ACTIVITY: Once the line containing "- **Content-Type**: Not defined" is found in the data below, output that line and every line after it through the last, unchanged and with nothing else.

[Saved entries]
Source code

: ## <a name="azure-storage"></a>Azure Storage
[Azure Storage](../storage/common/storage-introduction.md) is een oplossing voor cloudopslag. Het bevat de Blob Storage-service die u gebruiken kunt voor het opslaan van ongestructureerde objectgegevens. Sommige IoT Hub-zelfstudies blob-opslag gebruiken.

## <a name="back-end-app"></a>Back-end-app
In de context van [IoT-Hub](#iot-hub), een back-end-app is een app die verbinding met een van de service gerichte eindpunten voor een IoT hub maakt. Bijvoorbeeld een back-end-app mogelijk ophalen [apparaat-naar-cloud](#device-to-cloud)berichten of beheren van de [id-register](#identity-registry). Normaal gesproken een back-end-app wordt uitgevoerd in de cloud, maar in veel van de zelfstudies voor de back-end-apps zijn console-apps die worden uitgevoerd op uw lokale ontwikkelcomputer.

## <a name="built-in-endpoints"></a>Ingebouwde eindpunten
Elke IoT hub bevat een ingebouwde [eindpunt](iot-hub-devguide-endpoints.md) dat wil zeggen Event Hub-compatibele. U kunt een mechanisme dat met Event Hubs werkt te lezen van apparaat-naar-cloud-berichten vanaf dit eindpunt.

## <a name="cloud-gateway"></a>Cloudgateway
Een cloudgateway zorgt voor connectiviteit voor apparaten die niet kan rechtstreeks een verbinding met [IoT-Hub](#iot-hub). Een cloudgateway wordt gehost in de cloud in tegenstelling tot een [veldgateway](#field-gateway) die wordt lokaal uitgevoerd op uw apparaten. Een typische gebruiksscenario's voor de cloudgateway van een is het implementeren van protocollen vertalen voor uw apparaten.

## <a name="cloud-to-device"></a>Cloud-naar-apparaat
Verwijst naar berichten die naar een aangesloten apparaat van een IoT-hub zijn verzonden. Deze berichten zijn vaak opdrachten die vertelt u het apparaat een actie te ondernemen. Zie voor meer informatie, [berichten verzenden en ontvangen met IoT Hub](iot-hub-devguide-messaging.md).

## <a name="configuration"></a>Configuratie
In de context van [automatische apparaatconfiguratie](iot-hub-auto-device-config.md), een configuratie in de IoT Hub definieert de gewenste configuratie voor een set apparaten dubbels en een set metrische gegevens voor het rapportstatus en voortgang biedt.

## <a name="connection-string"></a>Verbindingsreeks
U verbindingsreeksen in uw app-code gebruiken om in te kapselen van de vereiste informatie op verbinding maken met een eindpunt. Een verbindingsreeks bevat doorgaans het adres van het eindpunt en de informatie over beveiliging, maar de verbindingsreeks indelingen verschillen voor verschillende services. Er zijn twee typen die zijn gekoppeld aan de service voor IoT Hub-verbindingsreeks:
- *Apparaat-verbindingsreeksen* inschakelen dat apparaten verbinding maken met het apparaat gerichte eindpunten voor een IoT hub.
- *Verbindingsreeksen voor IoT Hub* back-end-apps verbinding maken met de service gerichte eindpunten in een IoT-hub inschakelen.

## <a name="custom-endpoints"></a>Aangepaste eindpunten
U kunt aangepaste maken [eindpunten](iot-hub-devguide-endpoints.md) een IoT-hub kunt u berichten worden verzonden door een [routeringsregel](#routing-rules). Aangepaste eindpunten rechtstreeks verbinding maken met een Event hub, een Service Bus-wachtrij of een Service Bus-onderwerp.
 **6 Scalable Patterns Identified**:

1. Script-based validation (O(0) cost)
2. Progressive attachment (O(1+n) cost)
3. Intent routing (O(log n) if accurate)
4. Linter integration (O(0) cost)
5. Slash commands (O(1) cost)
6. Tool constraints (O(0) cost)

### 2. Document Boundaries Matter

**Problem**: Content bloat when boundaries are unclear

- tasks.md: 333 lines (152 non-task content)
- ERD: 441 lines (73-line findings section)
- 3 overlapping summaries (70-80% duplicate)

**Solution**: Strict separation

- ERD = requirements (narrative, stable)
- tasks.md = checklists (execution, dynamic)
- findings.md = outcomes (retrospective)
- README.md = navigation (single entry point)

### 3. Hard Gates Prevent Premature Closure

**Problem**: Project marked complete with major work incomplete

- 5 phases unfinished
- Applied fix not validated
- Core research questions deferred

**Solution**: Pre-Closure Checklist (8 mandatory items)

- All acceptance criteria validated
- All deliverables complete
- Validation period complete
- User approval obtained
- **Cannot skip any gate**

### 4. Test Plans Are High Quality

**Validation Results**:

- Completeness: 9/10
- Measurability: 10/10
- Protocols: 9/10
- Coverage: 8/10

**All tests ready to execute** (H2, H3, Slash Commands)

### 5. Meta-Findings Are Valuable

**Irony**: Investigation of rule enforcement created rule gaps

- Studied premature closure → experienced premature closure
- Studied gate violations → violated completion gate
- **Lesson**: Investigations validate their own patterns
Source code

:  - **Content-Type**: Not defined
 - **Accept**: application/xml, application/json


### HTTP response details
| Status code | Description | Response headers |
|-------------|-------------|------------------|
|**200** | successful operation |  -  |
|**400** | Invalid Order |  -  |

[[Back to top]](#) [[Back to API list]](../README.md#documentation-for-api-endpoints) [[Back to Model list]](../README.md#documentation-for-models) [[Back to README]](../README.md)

EXERCISE SOLUTION:
:  - **Content-Type**: Not defined
 - **Accept**: application/xml, application/json


### HTTP response details
| Status code | Description | Response headers |
|-------------|-------------|------------------|
|**200** | successful operation |  -  |
|**400** | Invalid Order |  -  |

[[Back to top]](#) [[Back to API list]](../README.md#documentation-for-api-endpoints) [[Back to Model list]](../README.md#documentation-for-models) [[Back to README]](../README.md)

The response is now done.